Cultivation and Characterization of Viruses Infecting Eukaryotic Phytoplankton from the Tropical North Pacific Ocean.

Abstract

Death by viral infection rivals predation as a source of mortality for all types of microscopic plankton in the ocean, including phytoplankton that are the foundation of the marine food web. This has profound consequences for plankton ecology and nutrient cycling in the sea. Viruses tend to be quite specific in the cells they infect, so the known extraordinary diversity among the marine phytoplankton implies that there is a similar high diversity of viruses in the sea. Our knowledge of viral diversity in the ocean has dramatically improved in recent years using metagenomic techniques (random sequencing of genome fragments from mixed communities). However, basic information about the viruses being detected, such as which organisms they infect and the details of their infection cycle cannot be reliably determined from sequence data alone.
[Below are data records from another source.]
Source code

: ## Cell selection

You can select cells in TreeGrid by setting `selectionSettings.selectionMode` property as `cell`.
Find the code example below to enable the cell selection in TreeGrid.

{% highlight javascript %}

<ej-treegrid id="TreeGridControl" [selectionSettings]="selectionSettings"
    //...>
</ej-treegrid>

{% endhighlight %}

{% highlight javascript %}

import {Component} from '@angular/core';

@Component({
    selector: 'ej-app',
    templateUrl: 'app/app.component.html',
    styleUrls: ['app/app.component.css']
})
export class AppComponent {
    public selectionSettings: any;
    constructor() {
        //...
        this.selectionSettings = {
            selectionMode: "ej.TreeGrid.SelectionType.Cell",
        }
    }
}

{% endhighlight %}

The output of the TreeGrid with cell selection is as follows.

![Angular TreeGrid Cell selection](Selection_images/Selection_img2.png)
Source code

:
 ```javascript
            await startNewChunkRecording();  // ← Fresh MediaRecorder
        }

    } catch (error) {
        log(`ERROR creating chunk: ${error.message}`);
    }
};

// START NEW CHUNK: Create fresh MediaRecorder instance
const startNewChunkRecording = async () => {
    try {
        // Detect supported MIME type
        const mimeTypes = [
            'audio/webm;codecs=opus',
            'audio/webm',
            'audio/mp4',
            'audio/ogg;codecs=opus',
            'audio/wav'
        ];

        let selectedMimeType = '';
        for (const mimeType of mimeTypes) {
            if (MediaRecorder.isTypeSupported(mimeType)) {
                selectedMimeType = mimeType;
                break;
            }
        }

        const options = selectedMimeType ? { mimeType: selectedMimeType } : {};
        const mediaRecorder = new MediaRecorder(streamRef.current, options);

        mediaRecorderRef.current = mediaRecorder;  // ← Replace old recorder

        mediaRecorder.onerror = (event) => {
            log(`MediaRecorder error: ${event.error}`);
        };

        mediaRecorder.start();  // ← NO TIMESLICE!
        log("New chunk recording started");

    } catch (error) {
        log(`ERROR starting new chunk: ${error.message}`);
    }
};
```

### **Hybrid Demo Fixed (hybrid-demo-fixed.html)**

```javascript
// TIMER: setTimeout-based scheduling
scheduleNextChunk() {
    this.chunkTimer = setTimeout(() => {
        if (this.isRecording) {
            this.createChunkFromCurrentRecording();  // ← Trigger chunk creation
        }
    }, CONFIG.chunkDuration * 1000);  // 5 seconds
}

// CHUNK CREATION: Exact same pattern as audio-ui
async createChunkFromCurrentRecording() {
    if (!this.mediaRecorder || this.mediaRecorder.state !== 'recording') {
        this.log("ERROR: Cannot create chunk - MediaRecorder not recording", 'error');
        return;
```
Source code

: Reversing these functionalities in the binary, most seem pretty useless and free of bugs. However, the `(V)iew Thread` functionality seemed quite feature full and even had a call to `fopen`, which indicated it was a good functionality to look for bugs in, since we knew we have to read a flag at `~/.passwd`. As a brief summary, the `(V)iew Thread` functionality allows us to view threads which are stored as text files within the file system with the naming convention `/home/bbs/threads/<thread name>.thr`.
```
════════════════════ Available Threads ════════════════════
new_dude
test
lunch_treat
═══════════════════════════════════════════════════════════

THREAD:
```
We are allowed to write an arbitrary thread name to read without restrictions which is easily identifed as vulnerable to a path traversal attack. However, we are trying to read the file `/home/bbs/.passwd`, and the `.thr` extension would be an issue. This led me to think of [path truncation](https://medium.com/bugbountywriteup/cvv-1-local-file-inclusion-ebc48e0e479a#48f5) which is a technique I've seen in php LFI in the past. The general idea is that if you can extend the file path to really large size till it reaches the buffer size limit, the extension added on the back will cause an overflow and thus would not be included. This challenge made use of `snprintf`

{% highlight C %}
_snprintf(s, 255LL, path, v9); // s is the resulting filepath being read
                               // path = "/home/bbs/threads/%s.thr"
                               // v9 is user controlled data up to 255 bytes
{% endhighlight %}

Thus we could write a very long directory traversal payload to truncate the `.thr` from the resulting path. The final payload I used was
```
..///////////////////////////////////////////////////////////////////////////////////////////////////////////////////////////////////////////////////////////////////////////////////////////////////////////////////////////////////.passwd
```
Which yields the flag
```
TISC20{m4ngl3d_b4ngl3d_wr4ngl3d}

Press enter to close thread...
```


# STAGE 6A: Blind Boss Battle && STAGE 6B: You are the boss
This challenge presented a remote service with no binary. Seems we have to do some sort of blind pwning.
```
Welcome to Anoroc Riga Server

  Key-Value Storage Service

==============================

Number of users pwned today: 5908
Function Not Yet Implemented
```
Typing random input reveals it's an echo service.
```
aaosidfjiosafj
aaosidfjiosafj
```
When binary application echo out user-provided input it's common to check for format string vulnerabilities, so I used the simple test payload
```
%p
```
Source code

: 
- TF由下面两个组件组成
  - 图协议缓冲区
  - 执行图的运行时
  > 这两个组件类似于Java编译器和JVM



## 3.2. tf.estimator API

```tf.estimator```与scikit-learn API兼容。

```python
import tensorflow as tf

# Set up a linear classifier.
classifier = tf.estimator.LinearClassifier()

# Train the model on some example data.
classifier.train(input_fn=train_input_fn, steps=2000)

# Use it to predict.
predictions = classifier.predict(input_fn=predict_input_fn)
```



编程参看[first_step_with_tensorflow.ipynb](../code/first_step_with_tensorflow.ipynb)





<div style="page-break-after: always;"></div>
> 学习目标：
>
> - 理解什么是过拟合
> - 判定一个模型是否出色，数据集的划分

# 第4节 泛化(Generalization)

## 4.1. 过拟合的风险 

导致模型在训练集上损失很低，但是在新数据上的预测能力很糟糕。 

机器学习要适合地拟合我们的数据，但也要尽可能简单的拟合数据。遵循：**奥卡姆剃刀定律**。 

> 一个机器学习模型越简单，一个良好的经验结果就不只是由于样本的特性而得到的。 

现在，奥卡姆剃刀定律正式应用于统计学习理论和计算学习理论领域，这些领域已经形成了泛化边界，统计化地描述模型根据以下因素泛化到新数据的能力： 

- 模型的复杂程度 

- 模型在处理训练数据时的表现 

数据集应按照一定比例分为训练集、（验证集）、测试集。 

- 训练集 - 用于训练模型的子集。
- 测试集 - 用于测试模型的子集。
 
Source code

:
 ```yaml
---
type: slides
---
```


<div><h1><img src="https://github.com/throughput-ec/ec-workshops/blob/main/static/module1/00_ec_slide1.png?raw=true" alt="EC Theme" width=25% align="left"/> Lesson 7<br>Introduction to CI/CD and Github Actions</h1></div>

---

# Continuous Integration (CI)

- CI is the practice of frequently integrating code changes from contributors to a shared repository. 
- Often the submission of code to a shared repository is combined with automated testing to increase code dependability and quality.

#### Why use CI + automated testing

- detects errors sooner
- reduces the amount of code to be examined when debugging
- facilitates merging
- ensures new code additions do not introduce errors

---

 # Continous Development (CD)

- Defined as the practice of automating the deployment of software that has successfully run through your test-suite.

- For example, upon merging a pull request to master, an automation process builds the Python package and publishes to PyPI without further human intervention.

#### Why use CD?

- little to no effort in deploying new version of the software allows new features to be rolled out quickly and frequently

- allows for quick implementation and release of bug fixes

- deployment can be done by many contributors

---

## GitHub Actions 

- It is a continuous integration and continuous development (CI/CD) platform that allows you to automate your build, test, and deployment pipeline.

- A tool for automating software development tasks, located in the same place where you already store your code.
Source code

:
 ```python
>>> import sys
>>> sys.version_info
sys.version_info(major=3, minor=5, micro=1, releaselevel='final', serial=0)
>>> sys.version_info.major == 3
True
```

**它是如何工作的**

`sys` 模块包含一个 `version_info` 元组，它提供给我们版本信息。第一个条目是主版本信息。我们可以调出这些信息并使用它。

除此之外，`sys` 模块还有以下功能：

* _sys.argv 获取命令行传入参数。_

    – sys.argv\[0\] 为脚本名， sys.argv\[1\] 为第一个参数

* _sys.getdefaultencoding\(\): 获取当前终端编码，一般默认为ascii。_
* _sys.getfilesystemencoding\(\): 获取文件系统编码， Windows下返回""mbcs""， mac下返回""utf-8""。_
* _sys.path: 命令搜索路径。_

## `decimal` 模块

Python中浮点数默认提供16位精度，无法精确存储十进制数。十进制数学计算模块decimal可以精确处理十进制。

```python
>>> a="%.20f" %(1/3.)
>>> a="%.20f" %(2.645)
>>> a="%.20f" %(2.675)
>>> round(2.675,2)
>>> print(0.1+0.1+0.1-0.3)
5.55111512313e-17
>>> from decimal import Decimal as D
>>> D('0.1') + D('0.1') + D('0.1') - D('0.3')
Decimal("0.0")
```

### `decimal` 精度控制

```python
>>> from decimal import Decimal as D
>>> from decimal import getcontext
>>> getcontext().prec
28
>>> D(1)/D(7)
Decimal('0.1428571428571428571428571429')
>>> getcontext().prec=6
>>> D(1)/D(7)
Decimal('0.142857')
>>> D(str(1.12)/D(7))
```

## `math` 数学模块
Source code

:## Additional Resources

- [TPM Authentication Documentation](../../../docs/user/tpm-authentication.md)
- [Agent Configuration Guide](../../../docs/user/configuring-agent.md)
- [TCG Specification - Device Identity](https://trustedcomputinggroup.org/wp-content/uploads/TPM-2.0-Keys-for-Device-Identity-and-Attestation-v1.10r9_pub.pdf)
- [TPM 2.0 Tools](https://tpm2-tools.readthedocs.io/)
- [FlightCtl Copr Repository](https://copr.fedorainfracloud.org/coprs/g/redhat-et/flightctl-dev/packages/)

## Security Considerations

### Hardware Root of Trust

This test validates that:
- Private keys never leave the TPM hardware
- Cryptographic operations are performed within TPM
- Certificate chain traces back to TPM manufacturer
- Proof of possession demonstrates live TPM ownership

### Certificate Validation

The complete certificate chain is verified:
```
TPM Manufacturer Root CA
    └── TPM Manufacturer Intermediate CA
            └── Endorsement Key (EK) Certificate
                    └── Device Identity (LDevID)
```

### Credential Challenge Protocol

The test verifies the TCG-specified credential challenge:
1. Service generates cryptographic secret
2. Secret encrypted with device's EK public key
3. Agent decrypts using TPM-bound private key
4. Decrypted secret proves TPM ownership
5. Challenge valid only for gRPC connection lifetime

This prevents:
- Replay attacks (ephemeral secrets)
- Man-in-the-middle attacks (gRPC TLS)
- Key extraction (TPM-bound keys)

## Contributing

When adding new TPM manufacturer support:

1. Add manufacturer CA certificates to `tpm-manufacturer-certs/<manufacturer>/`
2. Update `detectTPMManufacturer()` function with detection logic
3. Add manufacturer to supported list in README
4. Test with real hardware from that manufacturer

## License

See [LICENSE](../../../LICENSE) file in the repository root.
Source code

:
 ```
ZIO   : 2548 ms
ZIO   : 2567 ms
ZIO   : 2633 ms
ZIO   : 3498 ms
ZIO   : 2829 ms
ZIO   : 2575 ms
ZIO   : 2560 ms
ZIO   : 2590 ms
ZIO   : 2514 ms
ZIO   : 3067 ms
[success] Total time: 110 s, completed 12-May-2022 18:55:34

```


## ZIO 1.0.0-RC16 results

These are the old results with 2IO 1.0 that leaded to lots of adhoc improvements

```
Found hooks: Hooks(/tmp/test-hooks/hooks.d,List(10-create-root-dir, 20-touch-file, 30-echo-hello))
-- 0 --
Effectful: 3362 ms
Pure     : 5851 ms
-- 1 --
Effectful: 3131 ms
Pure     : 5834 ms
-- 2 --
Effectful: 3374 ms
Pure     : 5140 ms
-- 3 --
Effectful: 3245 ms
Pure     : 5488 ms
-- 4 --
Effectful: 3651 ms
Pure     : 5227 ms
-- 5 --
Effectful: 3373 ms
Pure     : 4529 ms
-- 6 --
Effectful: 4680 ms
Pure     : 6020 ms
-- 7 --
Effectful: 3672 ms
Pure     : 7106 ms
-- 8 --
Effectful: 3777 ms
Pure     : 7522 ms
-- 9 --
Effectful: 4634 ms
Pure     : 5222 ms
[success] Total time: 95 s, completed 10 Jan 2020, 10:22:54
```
Having more model virus-host systems in culture that can be experimentally manipulated and studied in the lab would provide valuable new insights into the functional roles of the viruses in the marine food web. In this dissertation, cultivation-based techniques were used to characterize novel virus-host systems for eukaryotic phytoplankton from the tropical North Pacific Ocean, thereby identifying new virus-host linkages and establishing model systems for further study. Over 300 phytoplankton strains were cultivated and used in the isolation of over 60 virus strains. Described herein is a summary of these isolation efforts, including preliminary characterizations for 19 virus isolates using electron microscopy and genome sequencing. This is followed by more in-depth analyses of the genome and virion proteome of the giant virus Tetraselmis virus 1 (TetV-1), which infects the cosmopolitan green alga Tetraselmis. This work establishes new virus-host linkages and highlights previously uncharacterized viral diversity, including the first protist-infecting isolates from viral families previously only known to infect plants or animals. Furthermore, the genomic analyses have revealed a high number of viral encoded metabolic genes not previously seen in viruses, and the proteomic analyses have identified novel virion-associated enzymes. Marine viruses continue to represent an enormous amount of unknown or uncharacterized taxonomic and metabolic diversity, and this work demonstrates the utility of cultivation-based approaches in illuminating some of these mysteries.